When I started blogging, I didn’t even realise creating a community of people was possible. And before I knew it, I’d attracted like minded people who shared my thoughts and beliefs and actually liked what I did. It spread from the comment section on my blog to friends and family on Facebook. Twitter then soon became a place for me the share my posts, discover bloggers and reach new people. And finally, that community spread to instagram. Thanks to the help of some comment pods on there, I have a real sense of community and ‘togetherness’ all over the internet from not just fellow bloggers, but people who can personally relate to me.
Nowadays, all you hear regarding social media is about community. When I started it wasn’t emphasised as much, or maybe I was just completely naive to it. Four years ago when I started I don’t think many people treated it as much of a business, for community to be a big deal. And it’s sure as hell not something you can build overnight, (hey I’ve been doing this for four years). But once you’ve got a handful of loyal groupies that dig your vibe, you’ll know how important community is and sometimes that’s what keeps you going.
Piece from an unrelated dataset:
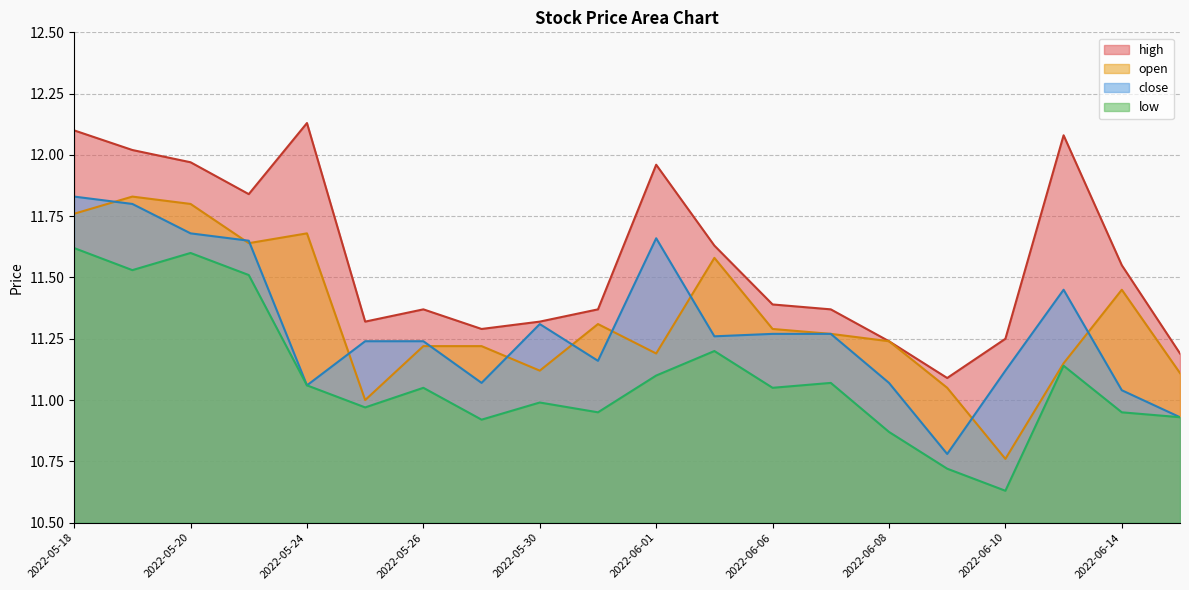

What is the average value of the close series?

11.3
I’m lucky enough to have not had a negative experience with the blogging community, and despite the twitter drama and occasional bad eggs, most of the community I’ve come across have been genuine, supportive and uplifting. Which brings me quite nicely on to the next perk of blogging:
Friends. Blogging friends. Yes, I’ve met some incredible friends who all have the same passion and hobby.
In this modern age, I know I’m not the only one that struggles to meet new people. I mean unless you work in an office or go to Zumba classes regularly, how do you make new friends?
Well I’ll tell ya, find some bloggers online, who aren’t 100 miles away and hang out. That’s what I did when I moved to Bournemouth, I searched high and low (*ahem*on the search section of twitter) and emailed a bunch of Bournemouth bloggers. 10 of us met in costa and we’re still friends over a year later. Even though we’re now scattered across the country. These pals were there for me in the hardest few months of my life, not in a cry on your shoulder sort of way, but a hey girl, hope your okay, lets go for coffee, sort of way. You guys kept me sane *wells up*.
Now that I’ve moved back to my hometown I’m determined to meet some local blogger pals to do girly shit with. Luckily there seems to be lots more self hosted blogger events cropping up, I also have the advantage of being a 30 minute train ride into London which helps.
At events, I always tend to gravitate towards like minded people and have made many great connections that way. If there’s not an event happening near you, why not plan and host your own?? Take that leap.
Time and time again, I’m reminded of the support I have around me when I publish a post that’s close to my heart. When I posted a letter to my son, so many people responded to my words, mothers who feel the same way. When I shared my thoughts on my break up, I was actually overwhelmed at the response of friends, family and strangers who reached out to me at my grave decision and hide who are struggling in the same way. It’s this support and feedback that gives me hope, to continue blogging and writing, but also that in your darkest moment there will be someone there to reach it their hand, as long as you’re willing to accept it.
This was something else I was very naive to when I started out, I didn’t even realise people were paid to write content! Not only have I worked with some great brands, I’ve been paid to work with them too.
It’s opened so many doors for me; it assisted me getting a job as creative assistant, as well as the social media go to when I worked at Lush and lead to me being able to do freelance work writing and social media management. It’s allowed me to work with brands and build relationships with them that I’d never have been able to.
I believe blogging is a great commitment and skill. If you’re a blogger you may feel that every, Sally, Lucy and Harry are at it now, but there aren’t many people out there who can curate content to a high standard consistently, and that is something to be proud of. It’s a showcase of your talent, dedication and creativity. I’m so passionate about it, i think you should put it on your CV – read this guest post on blogging skills that you need to include when you apply for your next job.
Its also a great way to reach out with people and network with those who inspire you.
If you follow the right people on social media, I promise you will be inspired every single day.
Before blogging there weren’t many people I could look up to, I wasn’t surrounded by much positivity, maybe the occasional Instagram quote. But not much that motivated me.
Now, all I see on my timeline are successful business women (and men, but mostly females), pouring their heart into creative pursuits; Etsy shops, podcasts, magazines, money making blogs, video channels. Mums creating kids clothes, products and publishing books, the list is literally endless. These bloggers and women fill me with inspiration and belief that a creative hustle can take you anywhere you desire!
I may even write a separate post on people who are inspiring me the most right now.
After writing this, I’m already feeling so much more positive about blogging and social media. It’s actually quite overwhelming looking back at all the wonderful people and things it’s made possible for me.
I get that people don’t like it, I really do. So many of us don’t know how to switch off. FOMO is a real thing. But I think that’s because people abuse it. We compare ourselves to someone’s else’s highlight reel. We need to create a healthy relationship with social media. Without obsessions and jealousy and comparison. Because when we can harness the power of social media and use it in the right way, it can really change your life, for good.